Through these long days of pandemic, I believe we are growing and learning much, although we may not realize it yet. I came across a story to share about disguised gifts, from a book of Celtic wisdom, Anam Cara, by John O’Donohue.
There is a wonderful old story told of a young king who took over a kingdom. He was loved before he became a king and his subjects were delighted when he was finally crowned. They brought him many different gifts. After the coronation, the new king was at supper in the palace. Suddenly there was a knock at the door. The servants went out to discover an old man shabbily dressed, looking like a beggar. He wanted to see the king. The servants did their best to dissuade him but to no avail. The king came out to meet him. The old man praised the king, saying how delighted everyone in the kingdom was to have him as king. He had brought the king the gift of a melon. The king hated melons. Being kind to the old man, he took the melon, thanked him, and the old man went away happy. The king went indoors and gave the melon to his servants to throw out in the back garden. The next week at the same time, there was another knock at the door. The king was summoned again and the old man praised the king and offered him another melon. The king took the melon and said goodbye to the old man. Once again, he threw the melon out the back door. This continued for several weeks. The king was too kind to confront the old man or belittle the generosity of the gift he brought.
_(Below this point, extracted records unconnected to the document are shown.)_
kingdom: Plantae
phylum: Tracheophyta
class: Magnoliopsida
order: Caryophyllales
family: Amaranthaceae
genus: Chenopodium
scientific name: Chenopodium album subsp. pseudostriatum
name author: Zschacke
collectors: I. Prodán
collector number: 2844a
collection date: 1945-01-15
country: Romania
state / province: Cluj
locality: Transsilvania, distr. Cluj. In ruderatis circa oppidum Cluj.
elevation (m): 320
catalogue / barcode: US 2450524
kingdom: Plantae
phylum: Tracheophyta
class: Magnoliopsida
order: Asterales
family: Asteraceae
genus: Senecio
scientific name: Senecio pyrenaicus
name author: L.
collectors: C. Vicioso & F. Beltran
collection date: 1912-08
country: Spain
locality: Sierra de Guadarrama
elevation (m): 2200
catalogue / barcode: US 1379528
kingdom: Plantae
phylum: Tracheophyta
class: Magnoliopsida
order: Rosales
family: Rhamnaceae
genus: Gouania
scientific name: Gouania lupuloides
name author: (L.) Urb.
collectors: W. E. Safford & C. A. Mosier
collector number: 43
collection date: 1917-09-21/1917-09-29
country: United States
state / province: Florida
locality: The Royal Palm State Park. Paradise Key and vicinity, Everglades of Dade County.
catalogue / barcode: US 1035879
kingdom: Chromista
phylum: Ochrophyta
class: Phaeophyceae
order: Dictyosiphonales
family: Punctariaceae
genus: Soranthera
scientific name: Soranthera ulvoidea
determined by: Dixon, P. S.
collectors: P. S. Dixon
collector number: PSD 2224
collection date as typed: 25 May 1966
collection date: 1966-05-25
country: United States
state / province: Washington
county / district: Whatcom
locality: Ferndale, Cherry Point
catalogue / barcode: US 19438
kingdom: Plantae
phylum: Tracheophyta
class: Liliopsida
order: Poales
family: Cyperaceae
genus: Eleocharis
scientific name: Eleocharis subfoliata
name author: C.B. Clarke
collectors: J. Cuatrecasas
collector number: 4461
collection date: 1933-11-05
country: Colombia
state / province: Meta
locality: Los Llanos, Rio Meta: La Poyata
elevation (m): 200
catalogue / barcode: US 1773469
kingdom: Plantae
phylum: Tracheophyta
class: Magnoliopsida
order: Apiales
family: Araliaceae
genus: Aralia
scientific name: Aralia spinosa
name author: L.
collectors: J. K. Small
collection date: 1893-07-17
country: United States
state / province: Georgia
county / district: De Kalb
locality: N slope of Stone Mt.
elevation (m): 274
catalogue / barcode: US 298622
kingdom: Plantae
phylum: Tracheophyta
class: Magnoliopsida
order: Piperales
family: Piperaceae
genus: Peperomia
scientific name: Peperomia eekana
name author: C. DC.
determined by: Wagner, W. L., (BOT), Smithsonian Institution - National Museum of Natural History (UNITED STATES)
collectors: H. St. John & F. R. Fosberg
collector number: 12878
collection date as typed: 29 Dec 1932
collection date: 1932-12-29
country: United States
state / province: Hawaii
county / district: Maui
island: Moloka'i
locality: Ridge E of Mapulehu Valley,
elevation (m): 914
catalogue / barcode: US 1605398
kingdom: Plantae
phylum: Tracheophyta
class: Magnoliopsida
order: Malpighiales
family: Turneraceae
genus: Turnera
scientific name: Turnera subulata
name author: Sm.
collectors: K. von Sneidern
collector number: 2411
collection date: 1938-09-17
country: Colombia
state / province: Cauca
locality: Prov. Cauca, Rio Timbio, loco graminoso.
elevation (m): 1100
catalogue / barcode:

Then, one evening, just as the old man was about to hand the melon to the king, a monkey jumped down from the portico in the palace and knocked the melon from the old man’s hand. The melon shattered into pieces all over the front of the palace. When the king looked, he saw a shower of diamonds flying from the heart of the melon. Eagerly, he checked the garden at the back of the place. There, all the melons had melted around a little hillock of jewels. The moral of this story is that sometimes in awkward situations, in problems or in difficulties, all that is awkward is the disguise. Very often at the heart of the difficulty, there is the light of a great jewel. It is wise to learn to embrace with hospitality that which is awkward and difficult.
An Epiphany is a revelation, when something worthy of joy becomes manifest or clear. I pray that this Epiphany season, we may come to see God’s love and grace more clearly in, through and in spite of all the difficulties and challenges of these days.
I would love to hear your reflections on Epiphany and what this story signifies for you.